Der Priester musterte die drei Menschen aufmerksam. Er bemerkte den großen Blutfleck auf MacEgans Umhang, sah, wie erschöpft die Frau war und wie erleichtert der Junge, dass sie ihr vorläufiges Ziel erreicht hatten.
„Ihr wart lange fort, MacEgan“, meinte er. „Es muss beinahe zwei Jahre her sein, dass Ihr Rionallís verlassen habt. Kommt herein.“ Er machte einen Schritt zur Seite, damit sie eintreten konnten. „Es ist gut, Euch zu sehen. Viele haben gebetet, damit Ihr den Weg nach Hause findet.“
Bevan verstand den versteckten Tadel sehr wohl. Er hätte Rionallís und die dort lebenden Menschen nicht allein lassen dürfen, dann wären Burg und Land nie in die Hände der Normannen gefallen. Aber nach Fionas Tod hatte er es in der vertrauten Umgebung, in der ihn alles an sie erinnerte, nicht mehr ausgehalten. Deshalb hatte er sich entschlossen, sich eine Zeit lang als Söldner zu verpflichten.
„Ich werde zurückkommen und mich meinen Pflichten stellen“, versprach Bevan. „Doch jetzt …“ Aus den Augenwinkeln sah er, wie Ewan errötete. Vermutlich machte auch der Junge ihm insgeheim Vorwürfe wegen des Schicksals, das Rionallís ereilt hatte. Erschwerend kam hinzu, dass es ihm in dieser Nacht nicht gelungen war, seinen Besitz zurückzuerobern.
„Gut!“ Pater Ó Brian nickte. „Was kann ich tun, um Euch zu helfen?“
„Wir werden verfolgt und brauchen ein sicheres Versteck, auch etwas zu essen. Und wenn möglich Pferde, um unsere Reise fortsetzen zu können.“
„Ich werde sehen, was ich machen kann.“ Ó Brian runzelte nachdenklich die Stirn. „Aber zuerst bringe ich Euch in den Turm.“
Der Eingang lag einige Meter über der Erde, eine Treppe gab es nicht. Aus einem Versteck holte der Priester eine Leiter, damit die drei Flüchtlinge hinaufsteigen konnten. Im Inneren des Turms fanden sie eine Fackel vor sowie eine Strickleiter, über die sie die nächste Ebene erreichen konnten.
„Zu welchem Zweck wurde dieser Turm erbaut?“, erkundigte Genevieve sich.

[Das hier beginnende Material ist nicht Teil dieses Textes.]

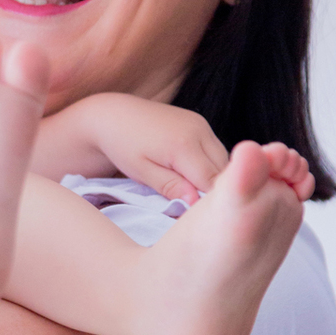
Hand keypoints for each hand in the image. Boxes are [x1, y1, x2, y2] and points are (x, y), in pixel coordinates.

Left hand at [37, 93, 228, 203]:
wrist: (112, 115)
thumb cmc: (122, 146)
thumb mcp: (142, 172)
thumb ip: (170, 187)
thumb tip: (195, 203)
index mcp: (183, 145)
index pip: (212, 182)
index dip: (209, 202)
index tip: (201, 219)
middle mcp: (199, 130)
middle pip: (223, 171)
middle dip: (215, 192)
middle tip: (200, 212)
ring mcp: (202, 124)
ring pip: (223, 160)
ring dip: (215, 179)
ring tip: (195, 194)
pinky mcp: (200, 122)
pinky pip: (215, 150)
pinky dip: (210, 166)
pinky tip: (194, 178)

„Das weiß niemand genau, denn er ist sehr alt. Uns hat er von jeher als Vorratskammer gedient, aber auch als Aussichtsturm, von dem aus wir unsere Feinde schon von Weitem erkennen konnten“, antwortete Bevan. „Man sagt, dass die ersten christlichen Priester in Irland solche Türme benutzt haben, um Schätze, die der Kirche gehörten, sicher zu verwahren.“
Mühsam stiegen sie zu dem Raum hinauf, der sich oben im Turm befand. Hier gab es sechs Öffnungen, von denen aus man das Land überblicken konnte. In einer Ecke lag ein Haufen sauberes Stroh, das als Bett dienen konnte. Sehnsüchtig schaute Genevieve dorthin.
In diesem Moment tauchte Pater Ó Brian mit einem Schlauch voll Wasser und einigen Streifen sauberen Leinens auf. „Ich werde mich um Eure Verletzungen kümmern, MacEgan.“
„Lasst mich das machen“, bat Genevieve. „Könnt Ihr mir Nadel und Faden besorgen? Ich fürchte, dass die Wunde an der Schulter genäht werden muss.“
Der Priester sah sie misstrauisch an, doch dann nickte er und verschwand, um das Gewünschte zu holen.